DOCUMENT TEXT –
──────
Challenge Requirements:
Hermione must be the primary driver. At some point in time, Severus must try to take over the driving. Bonus points if you have him drive on the wrong side of the road. Severus, ever the navigator, gets them lost, and must ask for directions. The car must be towed; the fee of which, they can't afford. They must re-acquire the vehicle by any means necessary. Bonus points if you can realistically earn them the money to pay for the fee. In the middle of the night, stuck in a hellish traffic-jam, Hermione must somehow convince Severus to sing songs from Queen (blasted on the radio) at the top of his lungs, with the windows rolled down. At least one trip to a famous library is required. Hermione must insist on picking up at least one innocent-looking hitchhiker. Weather or not the hitchhiker is truly innocent is up to the writer. Bonus points if it's an evil granny-type. A stop in at least once seedy motel is required. A "raid" on a convenience store for travel munchies, and an ensuing argument over chips/crisps vs. chocolate. The following states must be visited: Massachusetts, New York, Ohio, Iowa, Colorado, Nevada, and California.Required Dialogue:
1. "Just give me the damn map!"
──────
DATA ENTRIES –
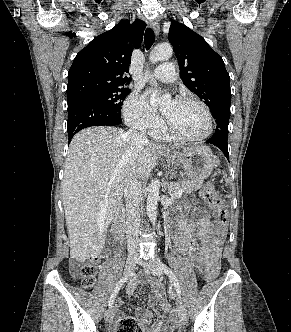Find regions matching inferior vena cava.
I'll return each instance as SVG.
<instances>
[{
	"label": "inferior vena cava",
	"mask_w": 291,
	"mask_h": 332,
	"mask_svg": "<svg viewBox=\"0 0 291 332\" xmlns=\"http://www.w3.org/2000/svg\"><path fill=\"white\" fill-rule=\"evenodd\" d=\"M132 144L139 147L147 143L145 134L134 130L129 131ZM124 198L126 203V238L127 248L130 254L138 252V236L140 227L139 206L141 202V182L135 176V173H128L124 180Z\"/></svg>",
	"instance_id": "obj_1"
}]
</instances>
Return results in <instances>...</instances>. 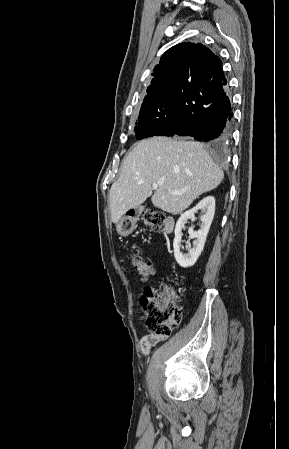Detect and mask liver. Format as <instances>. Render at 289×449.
<instances>
[{"label": "liver", "mask_w": 289, "mask_h": 449, "mask_svg": "<svg viewBox=\"0 0 289 449\" xmlns=\"http://www.w3.org/2000/svg\"><path fill=\"white\" fill-rule=\"evenodd\" d=\"M223 178V171L201 143L163 136L143 140L127 155L119 179L111 186V220L118 223L148 197L165 212H181L201 194L215 189ZM154 183L161 184L152 194Z\"/></svg>", "instance_id": "6515ba94"}]
</instances>
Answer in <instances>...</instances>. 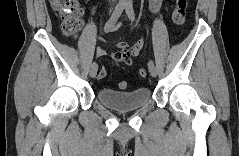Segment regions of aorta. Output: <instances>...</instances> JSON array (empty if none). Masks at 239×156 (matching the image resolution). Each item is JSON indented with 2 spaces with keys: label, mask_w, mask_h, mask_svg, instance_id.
Here are the masks:
<instances>
[{
  "label": "aorta",
  "mask_w": 239,
  "mask_h": 156,
  "mask_svg": "<svg viewBox=\"0 0 239 156\" xmlns=\"http://www.w3.org/2000/svg\"><path fill=\"white\" fill-rule=\"evenodd\" d=\"M121 2H122L124 5H131V4H132V0H121Z\"/></svg>",
  "instance_id": "762f6f07"
}]
</instances>
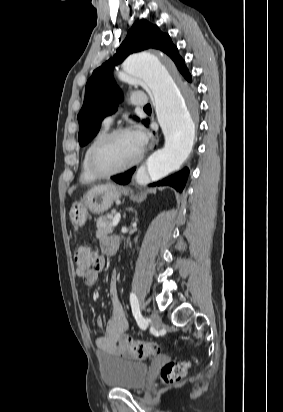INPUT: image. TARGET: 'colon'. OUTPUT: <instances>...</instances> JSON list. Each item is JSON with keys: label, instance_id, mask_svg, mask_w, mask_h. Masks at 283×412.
Returning a JSON list of instances; mask_svg holds the SVG:
<instances>
[{"label": "colon", "instance_id": "1", "mask_svg": "<svg viewBox=\"0 0 283 412\" xmlns=\"http://www.w3.org/2000/svg\"><path fill=\"white\" fill-rule=\"evenodd\" d=\"M76 272L80 276H85L91 269L101 263L99 255L87 244L80 246L74 255ZM121 350L127 356L143 358L158 352L159 346L153 342H142L130 337H123L120 341ZM189 363L187 361H170L161 370V377L164 383L174 384L179 382L187 373Z\"/></svg>", "mask_w": 283, "mask_h": 412}]
</instances>
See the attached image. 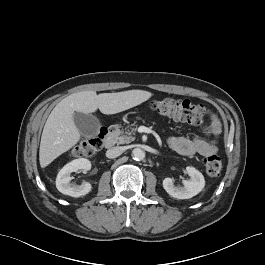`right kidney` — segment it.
<instances>
[{
	"mask_svg": "<svg viewBox=\"0 0 265 265\" xmlns=\"http://www.w3.org/2000/svg\"><path fill=\"white\" fill-rule=\"evenodd\" d=\"M91 162L85 158L75 159L67 163L58 173L56 178V187L59 192L72 197H80L88 194L92 186L88 182H83L81 185L71 184L72 177L70 174L78 170H90Z\"/></svg>",
	"mask_w": 265,
	"mask_h": 265,
	"instance_id": "obj_1",
	"label": "right kidney"
}]
</instances>
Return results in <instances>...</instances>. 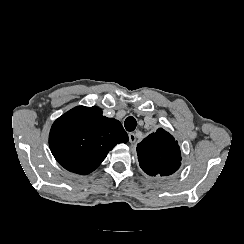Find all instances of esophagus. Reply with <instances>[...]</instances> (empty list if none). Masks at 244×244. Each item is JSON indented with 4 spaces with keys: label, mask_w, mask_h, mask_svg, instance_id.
Instances as JSON below:
<instances>
[{
    "label": "esophagus",
    "mask_w": 244,
    "mask_h": 244,
    "mask_svg": "<svg viewBox=\"0 0 244 244\" xmlns=\"http://www.w3.org/2000/svg\"><path fill=\"white\" fill-rule=\"evenodd\" d=\"M128 137H129V142L130 143H134L136 141V136L133 132H129L128 133Z\"/></svg>",
    "instance_id": "34e87169"
}]
</instances>
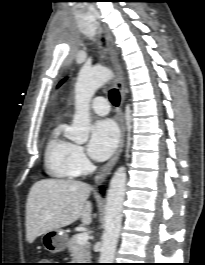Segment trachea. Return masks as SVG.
<instances>
[{
    "label": "trachea",
    "instance_id": "obj_1",
    "mask_svg": "<svg viewBox=\"0 0 205 265\" xmlns=\"http://www.w3.org/2000/svg\"><path fill=\"white\" fill-rule=\"evenodd\" d=\"M109 99L111 101V103L114 106H118L120 103V94L119 91L117 89H112L109 91Z\"/></svg>",
    "mask_w": 205,
    "mask_h": 265
}]
</instances>
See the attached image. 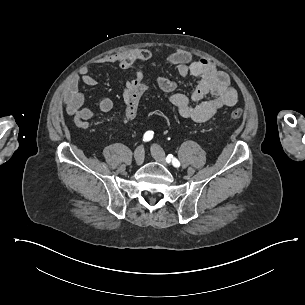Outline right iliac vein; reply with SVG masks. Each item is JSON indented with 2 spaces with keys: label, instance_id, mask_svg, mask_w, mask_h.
<instances>
[{
  "label": "right iliac vein",
  "instance_id": "1",
  "mask_svg": "<svg viewBox=\"0 0 305 305\" xmlns=\"http://www.w3.org/2000/svg\"><path fill=\"white\" fill-rule=\"evenodd\" d=\"M134 157L137 165H141L144 161V148L138 147L134 152Z\"/></svg>",
  "mask_w": 305,
  "mask_h": 305
}]
</instances>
──────
STATED PROBLEM 1 – Name every state that the challenge requirements say must be visited.
STATED PROBLEM 2 – According to the challenge requirements, songs from which band must Severus be convinced to sing?
STATED PROBLEM 3 –
Decide whether each statement agrees with the challenge requirements, and quote the words that settle it:
(a) Severus must be the primary driver.
(b) At least one trip to a famous library is required.
(c) Bonus points are given if the hitchhiker is an evil granny-type.

CORRECT ANSWER 1 – Massachusetts, New York, Ohio, Iowa, Colorado, Nevada, California

CORRECT ANSWER 2 – Queen

CORRECT ANSWER 3 –
(a) No: "Hermione must be the primary driver."
(b) Yes: "At least one trip to a famous library is required."
(c) Yes: "Bonus points if it's an evil granny-type."